Niki Terpstra (Quick-Step Floors) flew free at 26 kilometers to race and won the Tour of Flanders solo. His Quick-Step team marked and blocked behind. Sep Vanmarcke (EF Education First-Drapac) and Tiesj Benoot (Lotto-Soudal) attacked the Oude Kwaremont, and Sagan took his turn on the Paterberg, but gesturing and tactics increased with Terpstra’s advantage.
“Tactically, other teams played their cards better than we did,” Vila added. “His shape is good, but winning for Peter is more difficult than the other guys.”
Sagan’s star shined brightest ahead of the race, but within the Quick-Step constellation, little could be done. He and others paid.
Though they may not say it, stars like Greg Van Avermaet (BMC Racing) may fear riding with Sagan into the Oudenaarde final because of his sprint strength. Van Avermaet, Vanmarcke, and Benoot would have hesitated before collaborating with Sagan to reel in Terpstra.
“Don’t ask why, but he’s the reference in the race,” Vila said. “That’s how it is. When he’s racing, he’s a reference point.”
Sagan stood at the center of attention in and out of the group. With his palmarès, odds-makers marked Sagan as the favorite ahead of Flanders. It is the same for the next cobbled monument, Paris-Roubaix on Sunday, too.
It leaves Bora-Hansgrohe and Sagan to analyze what went wrong and what to change before they start the cobbled march from Compiègne.

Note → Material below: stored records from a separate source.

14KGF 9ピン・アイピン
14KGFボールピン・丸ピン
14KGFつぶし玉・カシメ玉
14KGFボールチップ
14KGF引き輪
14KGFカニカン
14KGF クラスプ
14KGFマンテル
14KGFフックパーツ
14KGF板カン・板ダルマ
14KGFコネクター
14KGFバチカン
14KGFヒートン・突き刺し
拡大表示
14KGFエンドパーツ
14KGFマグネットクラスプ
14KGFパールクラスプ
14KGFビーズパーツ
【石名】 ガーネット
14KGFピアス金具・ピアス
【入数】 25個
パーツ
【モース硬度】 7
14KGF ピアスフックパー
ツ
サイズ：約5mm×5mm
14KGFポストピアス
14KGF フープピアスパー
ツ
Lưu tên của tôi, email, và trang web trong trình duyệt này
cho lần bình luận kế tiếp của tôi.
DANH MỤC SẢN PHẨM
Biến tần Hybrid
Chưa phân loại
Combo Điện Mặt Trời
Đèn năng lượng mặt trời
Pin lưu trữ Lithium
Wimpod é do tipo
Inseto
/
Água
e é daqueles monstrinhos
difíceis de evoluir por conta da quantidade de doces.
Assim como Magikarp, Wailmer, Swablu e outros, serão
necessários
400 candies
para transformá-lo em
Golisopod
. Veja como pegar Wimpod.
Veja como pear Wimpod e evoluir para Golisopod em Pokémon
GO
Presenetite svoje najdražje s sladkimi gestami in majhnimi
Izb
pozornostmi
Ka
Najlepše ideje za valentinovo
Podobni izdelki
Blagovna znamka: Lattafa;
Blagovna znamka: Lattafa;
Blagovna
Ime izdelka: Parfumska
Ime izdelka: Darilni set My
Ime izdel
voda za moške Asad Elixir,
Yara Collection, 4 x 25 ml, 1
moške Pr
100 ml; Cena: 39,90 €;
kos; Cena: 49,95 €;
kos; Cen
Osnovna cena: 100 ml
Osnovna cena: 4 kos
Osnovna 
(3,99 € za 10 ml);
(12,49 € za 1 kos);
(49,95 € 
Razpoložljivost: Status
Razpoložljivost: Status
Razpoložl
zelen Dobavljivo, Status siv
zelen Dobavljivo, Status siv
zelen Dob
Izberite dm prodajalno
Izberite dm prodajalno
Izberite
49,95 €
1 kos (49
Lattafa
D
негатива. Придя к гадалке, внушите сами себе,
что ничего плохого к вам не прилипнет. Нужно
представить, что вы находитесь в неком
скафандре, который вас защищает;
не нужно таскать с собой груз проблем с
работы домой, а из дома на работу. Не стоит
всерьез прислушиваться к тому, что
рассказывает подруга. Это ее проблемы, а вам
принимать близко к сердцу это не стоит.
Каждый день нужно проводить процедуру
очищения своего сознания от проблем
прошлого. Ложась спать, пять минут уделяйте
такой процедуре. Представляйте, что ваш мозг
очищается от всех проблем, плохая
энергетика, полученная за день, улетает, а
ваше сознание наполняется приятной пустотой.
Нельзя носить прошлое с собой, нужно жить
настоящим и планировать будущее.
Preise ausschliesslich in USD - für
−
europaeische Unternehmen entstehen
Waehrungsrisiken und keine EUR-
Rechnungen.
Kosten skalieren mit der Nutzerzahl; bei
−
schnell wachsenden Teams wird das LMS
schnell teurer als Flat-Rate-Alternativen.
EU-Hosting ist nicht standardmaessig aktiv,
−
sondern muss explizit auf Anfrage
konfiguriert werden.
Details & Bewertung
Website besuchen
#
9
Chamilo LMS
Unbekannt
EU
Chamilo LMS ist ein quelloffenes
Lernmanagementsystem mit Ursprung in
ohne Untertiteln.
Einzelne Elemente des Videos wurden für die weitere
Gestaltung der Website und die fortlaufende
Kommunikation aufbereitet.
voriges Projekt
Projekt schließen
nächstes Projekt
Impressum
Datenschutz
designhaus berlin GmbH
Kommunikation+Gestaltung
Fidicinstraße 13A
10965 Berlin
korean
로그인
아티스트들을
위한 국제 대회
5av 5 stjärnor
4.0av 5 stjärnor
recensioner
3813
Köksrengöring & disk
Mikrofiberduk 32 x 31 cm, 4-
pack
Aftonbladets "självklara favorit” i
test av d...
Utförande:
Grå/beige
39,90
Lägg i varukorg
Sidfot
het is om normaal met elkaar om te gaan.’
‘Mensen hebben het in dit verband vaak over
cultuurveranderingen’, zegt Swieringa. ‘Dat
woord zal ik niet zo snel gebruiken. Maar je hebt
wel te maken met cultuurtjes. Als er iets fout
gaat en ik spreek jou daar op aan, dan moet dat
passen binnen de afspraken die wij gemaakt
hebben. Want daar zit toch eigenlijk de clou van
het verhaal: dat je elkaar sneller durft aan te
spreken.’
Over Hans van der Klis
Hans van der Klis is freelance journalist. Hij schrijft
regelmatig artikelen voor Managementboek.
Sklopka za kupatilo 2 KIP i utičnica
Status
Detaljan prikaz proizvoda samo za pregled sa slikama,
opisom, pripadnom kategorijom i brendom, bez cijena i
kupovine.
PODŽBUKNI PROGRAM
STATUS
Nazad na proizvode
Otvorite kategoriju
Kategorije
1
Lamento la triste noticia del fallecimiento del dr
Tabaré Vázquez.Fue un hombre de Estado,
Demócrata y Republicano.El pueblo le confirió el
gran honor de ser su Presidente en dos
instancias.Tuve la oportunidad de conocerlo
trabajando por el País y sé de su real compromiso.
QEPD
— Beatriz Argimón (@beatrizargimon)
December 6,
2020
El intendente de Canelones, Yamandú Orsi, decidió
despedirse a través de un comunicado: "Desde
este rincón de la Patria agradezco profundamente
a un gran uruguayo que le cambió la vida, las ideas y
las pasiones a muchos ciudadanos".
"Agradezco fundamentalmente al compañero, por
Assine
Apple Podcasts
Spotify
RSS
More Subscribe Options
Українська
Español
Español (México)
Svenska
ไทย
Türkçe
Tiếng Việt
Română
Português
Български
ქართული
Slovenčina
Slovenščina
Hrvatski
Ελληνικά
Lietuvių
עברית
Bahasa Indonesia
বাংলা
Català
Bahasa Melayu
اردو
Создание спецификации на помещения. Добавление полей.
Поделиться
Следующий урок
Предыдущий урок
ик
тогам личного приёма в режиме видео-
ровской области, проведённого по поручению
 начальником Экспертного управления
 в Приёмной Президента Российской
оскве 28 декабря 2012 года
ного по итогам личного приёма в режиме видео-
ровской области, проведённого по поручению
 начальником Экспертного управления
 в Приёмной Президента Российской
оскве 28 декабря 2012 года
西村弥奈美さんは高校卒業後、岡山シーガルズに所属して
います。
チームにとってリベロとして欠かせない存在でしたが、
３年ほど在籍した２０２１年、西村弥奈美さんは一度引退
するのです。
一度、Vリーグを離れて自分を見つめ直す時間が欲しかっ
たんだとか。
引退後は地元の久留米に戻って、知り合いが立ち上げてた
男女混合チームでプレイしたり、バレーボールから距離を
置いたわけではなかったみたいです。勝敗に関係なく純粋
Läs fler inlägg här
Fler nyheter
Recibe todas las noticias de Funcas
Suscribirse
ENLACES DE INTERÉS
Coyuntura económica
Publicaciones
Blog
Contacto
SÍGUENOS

“It’s easy to say now, but the first thing you needed to do is try to catch Terpstra. If you give him 50 seconds, then it’s over,” Vila added.
“The mistake was that we went into the Kwaremont the last time with Terpstra too far. 50 seconds, that’s a lot. If it was just 20 less, 30 seconds, then you can see him and things probably would’ve been different. That was a mistake that we and the leading group made, but it was too late.
“It was a good race. Simply put, Quick-Step was what we expected. They have more [star] riders and they played their cards perfectly.
“Peter had a good race. He dropped everybody on the last climb, but Terpstra was too far ahead. He said, ‘What do I do?’ He waited for the bunch, but sixth place is not what we were expecting.”
The German WorldTour team built around Sagan’s arrival in 2017 worked for a small group finish and a sprint — just what the rivals aimed to avoid.
“If you look to Gent-Wevelgem and the way he sprinted … We shouldn’t be afraid of arriving in a group of five to six riders and a sprint. We rode well in Gent-Wevelgem like that, actually fantastically well, so it was up to the others to drop Peter.”
He faces his last big one-day appointment of the spring, Paris-Roubaix. For many, top 10s or top 5s would count, but not for Sagan. With his status, followers expect titles and cobbled trophies.
“No [it’s not a failure if he doesn’t win Flanders or Paris-Roubaix]. It’s a failure if you don’t do your race, if you don’t go deep and give 100%,” Vila said.
“[Quick-Step Floors] will do their race [in Paris-Roubaix] and we will try to solve the equation of one or two against three or four.”